(Records to use Opens)
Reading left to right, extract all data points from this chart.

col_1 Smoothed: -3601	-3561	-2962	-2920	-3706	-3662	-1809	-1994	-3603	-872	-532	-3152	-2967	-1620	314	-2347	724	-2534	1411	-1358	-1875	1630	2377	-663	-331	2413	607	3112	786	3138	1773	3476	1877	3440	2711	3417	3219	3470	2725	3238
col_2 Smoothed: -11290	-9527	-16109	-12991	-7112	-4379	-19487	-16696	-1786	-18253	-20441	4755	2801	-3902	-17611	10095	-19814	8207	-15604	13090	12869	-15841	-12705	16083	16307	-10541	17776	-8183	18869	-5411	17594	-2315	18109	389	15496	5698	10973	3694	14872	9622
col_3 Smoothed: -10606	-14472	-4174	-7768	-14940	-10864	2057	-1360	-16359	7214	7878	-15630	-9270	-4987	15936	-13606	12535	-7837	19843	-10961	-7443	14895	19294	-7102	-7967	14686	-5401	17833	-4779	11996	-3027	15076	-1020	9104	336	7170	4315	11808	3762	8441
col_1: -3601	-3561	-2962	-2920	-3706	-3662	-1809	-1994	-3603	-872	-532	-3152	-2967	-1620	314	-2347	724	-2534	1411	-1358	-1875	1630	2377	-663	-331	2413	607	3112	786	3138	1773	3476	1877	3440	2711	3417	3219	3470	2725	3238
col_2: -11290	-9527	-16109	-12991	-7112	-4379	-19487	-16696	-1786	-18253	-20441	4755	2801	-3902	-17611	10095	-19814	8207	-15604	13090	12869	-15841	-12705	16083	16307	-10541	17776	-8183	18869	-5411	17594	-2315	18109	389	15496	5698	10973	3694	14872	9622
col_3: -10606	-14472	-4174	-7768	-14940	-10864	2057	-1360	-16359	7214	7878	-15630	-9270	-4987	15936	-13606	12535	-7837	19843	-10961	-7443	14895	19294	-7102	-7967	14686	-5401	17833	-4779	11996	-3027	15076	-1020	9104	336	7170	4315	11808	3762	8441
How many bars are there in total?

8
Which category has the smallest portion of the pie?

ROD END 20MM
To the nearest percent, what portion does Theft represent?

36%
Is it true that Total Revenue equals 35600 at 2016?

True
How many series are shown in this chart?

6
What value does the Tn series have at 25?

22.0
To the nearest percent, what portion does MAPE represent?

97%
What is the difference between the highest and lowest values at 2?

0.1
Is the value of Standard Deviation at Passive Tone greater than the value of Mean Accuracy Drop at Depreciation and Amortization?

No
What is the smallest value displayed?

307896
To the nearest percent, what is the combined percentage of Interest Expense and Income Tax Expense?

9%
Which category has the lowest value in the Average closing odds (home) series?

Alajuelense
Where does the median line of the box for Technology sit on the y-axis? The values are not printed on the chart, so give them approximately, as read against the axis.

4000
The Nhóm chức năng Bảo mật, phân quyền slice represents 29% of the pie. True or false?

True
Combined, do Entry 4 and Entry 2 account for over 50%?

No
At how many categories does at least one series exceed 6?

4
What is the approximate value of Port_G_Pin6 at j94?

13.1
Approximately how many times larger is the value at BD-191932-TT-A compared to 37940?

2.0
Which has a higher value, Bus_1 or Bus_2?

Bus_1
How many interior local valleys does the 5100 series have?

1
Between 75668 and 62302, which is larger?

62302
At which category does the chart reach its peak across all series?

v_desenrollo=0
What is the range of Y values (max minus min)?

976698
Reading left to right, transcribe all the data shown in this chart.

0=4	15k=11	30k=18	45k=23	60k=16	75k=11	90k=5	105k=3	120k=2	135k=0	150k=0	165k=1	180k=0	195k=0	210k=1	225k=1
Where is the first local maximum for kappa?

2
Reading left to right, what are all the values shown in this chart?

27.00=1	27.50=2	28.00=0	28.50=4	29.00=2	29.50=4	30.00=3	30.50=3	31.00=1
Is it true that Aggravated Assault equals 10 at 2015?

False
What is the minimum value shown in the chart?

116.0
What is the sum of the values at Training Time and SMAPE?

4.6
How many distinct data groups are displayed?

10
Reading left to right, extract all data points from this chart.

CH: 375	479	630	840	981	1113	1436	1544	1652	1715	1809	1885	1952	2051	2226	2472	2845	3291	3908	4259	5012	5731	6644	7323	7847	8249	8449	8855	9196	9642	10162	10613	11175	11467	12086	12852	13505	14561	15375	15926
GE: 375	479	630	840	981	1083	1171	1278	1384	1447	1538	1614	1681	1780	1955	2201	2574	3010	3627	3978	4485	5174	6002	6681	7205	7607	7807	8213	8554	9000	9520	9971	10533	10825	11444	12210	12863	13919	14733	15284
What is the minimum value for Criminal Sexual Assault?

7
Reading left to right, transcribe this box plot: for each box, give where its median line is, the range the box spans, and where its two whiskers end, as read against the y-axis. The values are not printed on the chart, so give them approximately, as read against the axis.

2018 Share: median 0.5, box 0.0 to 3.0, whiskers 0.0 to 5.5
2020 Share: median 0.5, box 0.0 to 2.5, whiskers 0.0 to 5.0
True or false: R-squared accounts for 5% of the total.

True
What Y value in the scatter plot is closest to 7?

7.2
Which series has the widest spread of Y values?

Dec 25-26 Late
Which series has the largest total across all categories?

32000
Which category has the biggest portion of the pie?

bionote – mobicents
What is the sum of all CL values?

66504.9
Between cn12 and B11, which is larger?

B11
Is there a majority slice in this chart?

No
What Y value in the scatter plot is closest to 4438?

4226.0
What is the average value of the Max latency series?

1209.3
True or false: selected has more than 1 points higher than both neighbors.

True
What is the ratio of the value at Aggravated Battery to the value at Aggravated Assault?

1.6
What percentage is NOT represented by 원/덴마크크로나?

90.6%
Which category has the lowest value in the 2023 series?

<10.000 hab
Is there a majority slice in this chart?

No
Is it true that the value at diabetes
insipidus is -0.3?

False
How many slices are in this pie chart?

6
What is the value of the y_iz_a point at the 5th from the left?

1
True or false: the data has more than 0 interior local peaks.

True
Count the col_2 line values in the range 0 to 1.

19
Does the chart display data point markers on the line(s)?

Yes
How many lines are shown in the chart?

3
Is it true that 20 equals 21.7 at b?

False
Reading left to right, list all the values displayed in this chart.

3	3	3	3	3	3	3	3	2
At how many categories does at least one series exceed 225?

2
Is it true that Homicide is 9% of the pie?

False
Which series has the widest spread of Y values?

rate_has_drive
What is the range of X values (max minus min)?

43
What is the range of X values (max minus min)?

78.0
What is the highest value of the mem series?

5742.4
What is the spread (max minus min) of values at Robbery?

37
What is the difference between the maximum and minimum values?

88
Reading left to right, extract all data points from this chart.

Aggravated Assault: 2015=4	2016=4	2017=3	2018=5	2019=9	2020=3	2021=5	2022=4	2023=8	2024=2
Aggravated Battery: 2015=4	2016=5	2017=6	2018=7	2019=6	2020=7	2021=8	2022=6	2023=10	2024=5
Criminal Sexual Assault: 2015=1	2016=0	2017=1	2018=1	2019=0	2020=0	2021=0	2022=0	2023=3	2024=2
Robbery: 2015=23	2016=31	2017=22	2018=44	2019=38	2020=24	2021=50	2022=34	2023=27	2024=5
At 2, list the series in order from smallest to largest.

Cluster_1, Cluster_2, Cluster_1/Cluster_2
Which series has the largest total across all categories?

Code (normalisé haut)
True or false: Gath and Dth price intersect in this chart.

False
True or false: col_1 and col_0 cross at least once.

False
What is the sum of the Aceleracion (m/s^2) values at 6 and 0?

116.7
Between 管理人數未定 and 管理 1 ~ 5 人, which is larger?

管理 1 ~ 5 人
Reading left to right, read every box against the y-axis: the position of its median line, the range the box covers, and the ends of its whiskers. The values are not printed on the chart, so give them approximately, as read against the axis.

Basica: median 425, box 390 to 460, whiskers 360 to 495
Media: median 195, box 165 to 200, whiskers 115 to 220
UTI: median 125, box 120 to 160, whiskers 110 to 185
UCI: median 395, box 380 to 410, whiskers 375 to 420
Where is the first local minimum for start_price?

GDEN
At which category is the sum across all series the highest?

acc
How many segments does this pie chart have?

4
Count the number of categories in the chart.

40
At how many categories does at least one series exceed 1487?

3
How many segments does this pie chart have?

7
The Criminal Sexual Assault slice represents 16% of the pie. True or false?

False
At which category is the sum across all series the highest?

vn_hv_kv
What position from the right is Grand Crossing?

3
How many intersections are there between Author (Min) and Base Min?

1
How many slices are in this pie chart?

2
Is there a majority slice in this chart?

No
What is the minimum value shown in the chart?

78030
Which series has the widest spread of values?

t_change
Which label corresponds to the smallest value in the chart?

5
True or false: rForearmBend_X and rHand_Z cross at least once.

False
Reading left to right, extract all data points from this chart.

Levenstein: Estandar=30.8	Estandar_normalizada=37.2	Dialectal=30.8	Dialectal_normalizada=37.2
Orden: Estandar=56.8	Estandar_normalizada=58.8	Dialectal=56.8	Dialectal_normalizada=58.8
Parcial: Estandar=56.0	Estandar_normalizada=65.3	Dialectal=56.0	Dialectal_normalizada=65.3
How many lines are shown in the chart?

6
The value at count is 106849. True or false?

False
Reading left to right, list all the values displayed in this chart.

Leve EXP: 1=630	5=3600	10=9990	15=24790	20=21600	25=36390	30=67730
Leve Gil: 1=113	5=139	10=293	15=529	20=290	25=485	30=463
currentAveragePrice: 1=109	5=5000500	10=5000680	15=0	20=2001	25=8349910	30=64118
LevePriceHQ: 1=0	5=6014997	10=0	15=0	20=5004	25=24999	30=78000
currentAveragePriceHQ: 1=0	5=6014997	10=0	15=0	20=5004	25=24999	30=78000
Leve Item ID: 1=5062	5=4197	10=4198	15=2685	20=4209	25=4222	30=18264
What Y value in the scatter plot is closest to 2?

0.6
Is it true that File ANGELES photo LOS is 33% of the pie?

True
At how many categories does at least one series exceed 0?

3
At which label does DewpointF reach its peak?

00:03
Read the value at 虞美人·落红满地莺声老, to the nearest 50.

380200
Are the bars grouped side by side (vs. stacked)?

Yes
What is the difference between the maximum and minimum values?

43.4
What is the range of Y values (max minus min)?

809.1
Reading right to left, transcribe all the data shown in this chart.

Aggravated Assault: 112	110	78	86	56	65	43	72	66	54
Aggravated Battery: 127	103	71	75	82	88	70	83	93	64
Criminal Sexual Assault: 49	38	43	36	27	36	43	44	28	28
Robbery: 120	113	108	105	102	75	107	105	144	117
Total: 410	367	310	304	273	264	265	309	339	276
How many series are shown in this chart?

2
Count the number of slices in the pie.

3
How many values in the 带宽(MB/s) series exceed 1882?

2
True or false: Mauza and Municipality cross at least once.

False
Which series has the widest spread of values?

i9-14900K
(Records to use Closes)
* _Instructions for the task_:
Collect each line of the rows above that contains the word "bars", copying every such line in full.

* _Reply to the task_:
How many bars are there in total?
Are the bars grouped side by side (vs. stacked)?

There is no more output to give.